A gambler plays seven games one after the other and the chance to win each of them is $\frac{1}{3}$, independently of the others. For $k = 1, ..., 7$, if the gambler wins game number $k$, then the gambler gets $k$ gold coins. Denote by $X$ the total number of gold coins won in all seven games.
$a$. Compute $P(X = 3)$
$b$. Compute $E(X)$
For part $a$ I know the only way to get $3$ coins is if the gambler only wins games $1$ and $2$ or only wins game $3$. I'm not sure how to get the actual probability for this. Is there a formula I should use?
For part $b$ is it just $E(X) = 1(\frac{1}{3}) + 2(\frac{1}{3}) + 3(\frac{1}{3}) + ... + 7(\frac{1}{3}) $?
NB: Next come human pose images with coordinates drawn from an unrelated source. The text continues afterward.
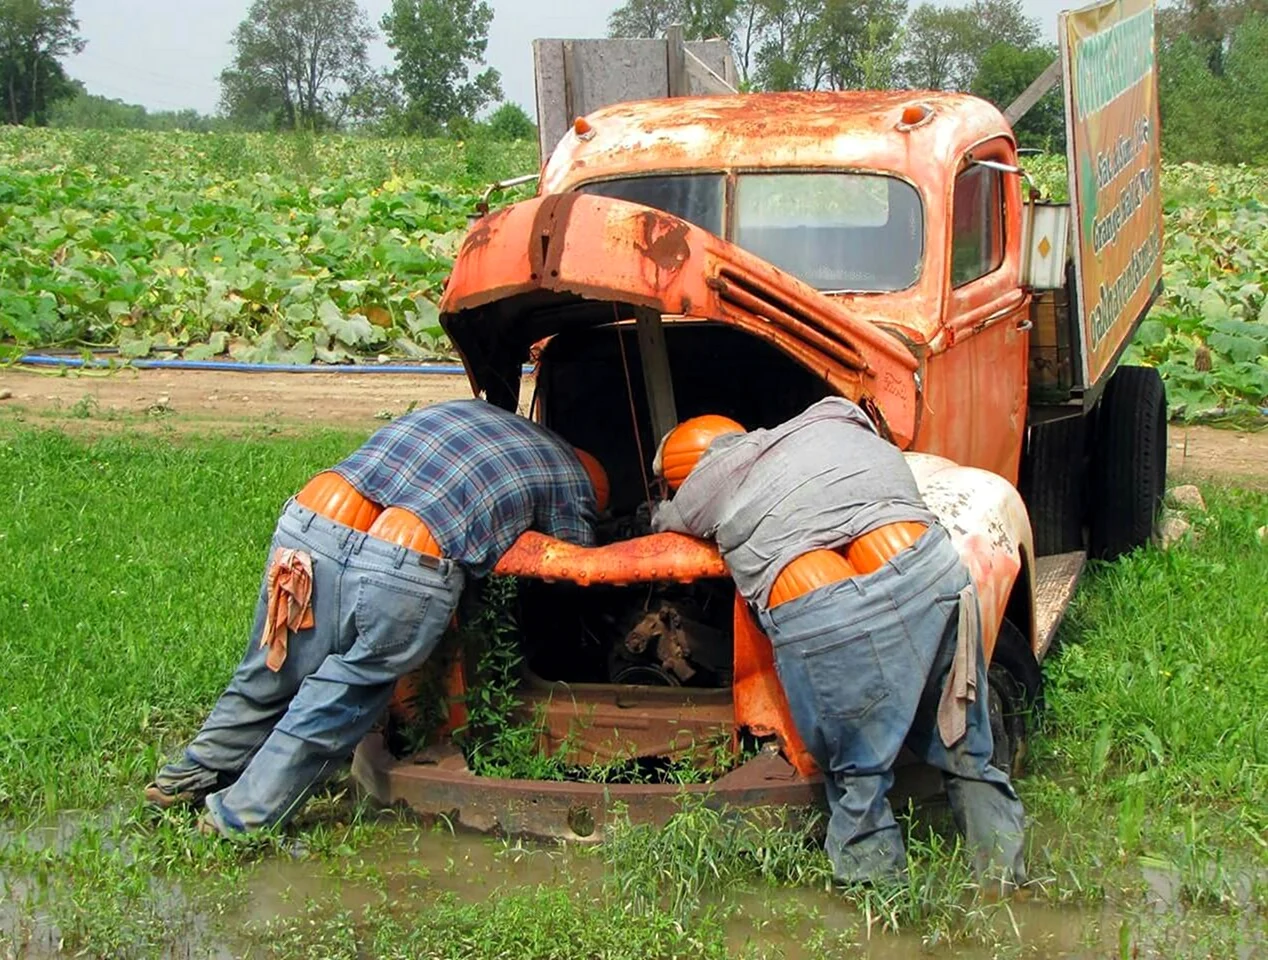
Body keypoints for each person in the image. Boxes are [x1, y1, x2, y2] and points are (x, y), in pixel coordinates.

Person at [146, 398, 607, 837]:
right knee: (340, 696)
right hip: (406, 561)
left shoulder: (473, 413)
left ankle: (182, 781)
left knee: (269, 670)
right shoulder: (573, 475)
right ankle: (237, 821)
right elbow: (570, 571)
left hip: (309, 528)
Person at [650, 397, 1025, 890]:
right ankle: (1005, 888)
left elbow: (661, 524)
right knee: (965, 749)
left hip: (826, 617)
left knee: (858, 785)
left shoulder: (704, 487)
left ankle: (888, 918)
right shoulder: (830, 415)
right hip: (932, 574)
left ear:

Your reasoning for a is correct. How do you calculate the probability of the outcome that he wins a specified number of games out of the seven. Since the games are independent, the probability of him winning game $i$ is independent of the other games. Let $W_i$ denote the event that he wins game $i$ and $W_i^c$ the event that he loses game $i$. Thus the event that he wins the first two games and loses the others is $$P(W_1\cap W_2\cap W_3^c \cap W_4^c \cap W_5^c \cap W_6^c \cap W_7^c)=P(W_1)P(W_2)P(W_3^c)P(W_4^c)P(W_5^c)P(W_6^c)P(W_7^c)$$ by independence. And you know how to calculate each of the probabilities on the right.